The season of 2009 was as interesting as a maiden roller coaster ride with its ups and downs. The season began with a rising honey flow that then fell to rainy weather, only to rise again with the arrival of fall.
By stimulating our colonies very early in the spring, our bees were ready when the first honey flow presented itself. The populations were xtremely strong, and we were adding honey supers to the hives in a rather aggressive manner. The bees responded by filling the supers with honey, and we kept adding supers or “supering up” as need bee.

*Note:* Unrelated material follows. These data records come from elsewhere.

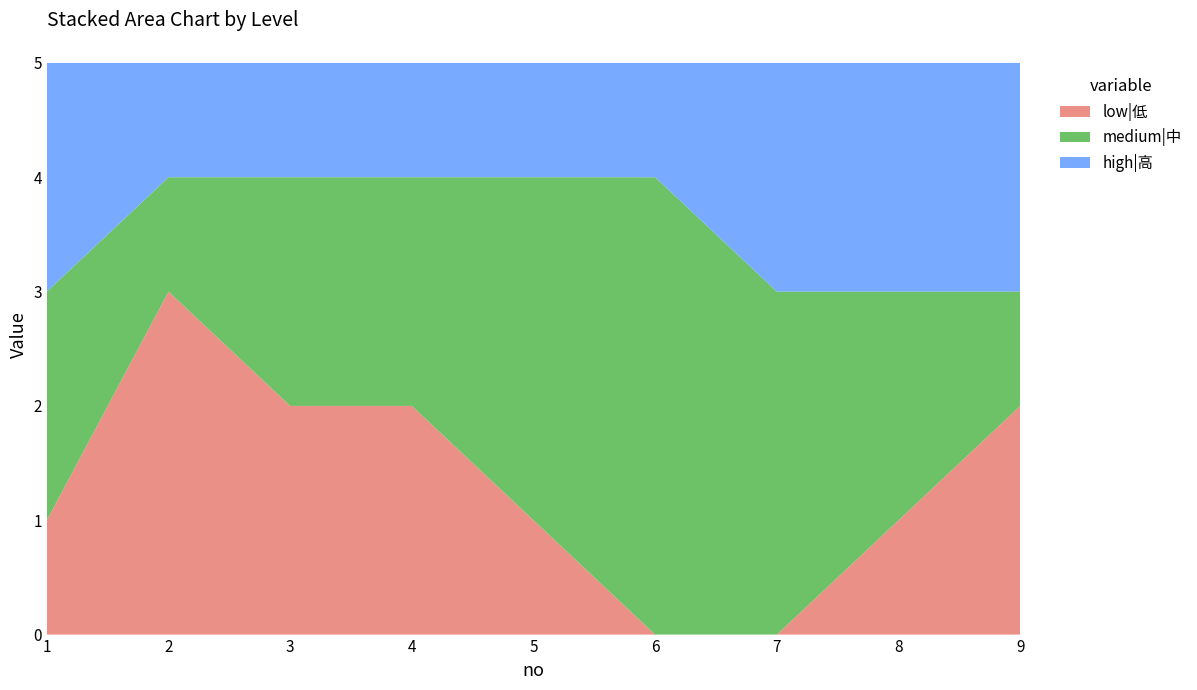

Reading left to right, extract all data points from this chart.

low|低: 1=1	2=3	3=2	4=2	5=1	6=0	7=0	8=1	9=2
medium|中: 1=2	2=1	3=2	4=2	5=3	6=4	7=3	8=2	9=1
high|高: 1=2	2=1	3=1	4=1	5=1	6=1	7=2	8=2	9=2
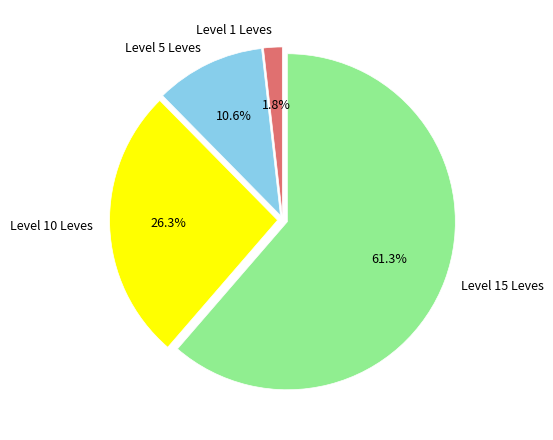

Is the sum of Level 10 Leves and Level 1 Leves greater than half?

No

The hives grew into ‘towers’ as our super supplies dwindled, and we were left scrambling for more honey supers. We were anticipating a record-breaking year, and with hives that were bubbling over with bees, we needed to stay focused on spring management. Our preferred method of swarm prevention employs passive ‘splitting’ of the hives. This practice increases our hive numbers, and consequently requires additional brood supers. We purchase our woodenware from Isaac Zook at Forest Hill Woodworking. The following conversation portrays how this Amish woodworker beecame my stock broker as we ascended. “Well, not so much need for the honey supers that we ordered last week, but instead double the brood supers that we talked about.”
Life was good thru May, but then came June, as it always does. However, June ’09 was far wetter than any recent recollection. With massive populations and minimal flight time, ‘the girls got into mischief.’ Well, they needed food, and their solution was to move up into the honey supers of ‘surplus’ honey. The honey supers beecame the nursery, and we spent most of June making corrections, by reintroducing the queen down to the brood supers, and inserting queen xcluders beelow the honey supers for production. Queen xcluders beecame necessary far earlier than expected during this tumultuous season, but the roller coaster ride continued.
July and August in Chester County is normally a time of nectar dearth; however, sufficient rainfall extended the honey flow. We were very fortunate to harvest an average yield of seventy-five pounds per hive during a wetter than normal season. This is substantially lower than the yields we have grown accustomed to. Such is farming.
We did xtremely well with bee pollen production, and plans are underway for increasing the number of colonies in our pollen yards. Our marketing of fresh bee pollen has extended coast to coast, and has been endorsed by bee pollen enthusiasts nationwide.
We anxiously await to see what twenty ten has in store for our beeloved honeybee.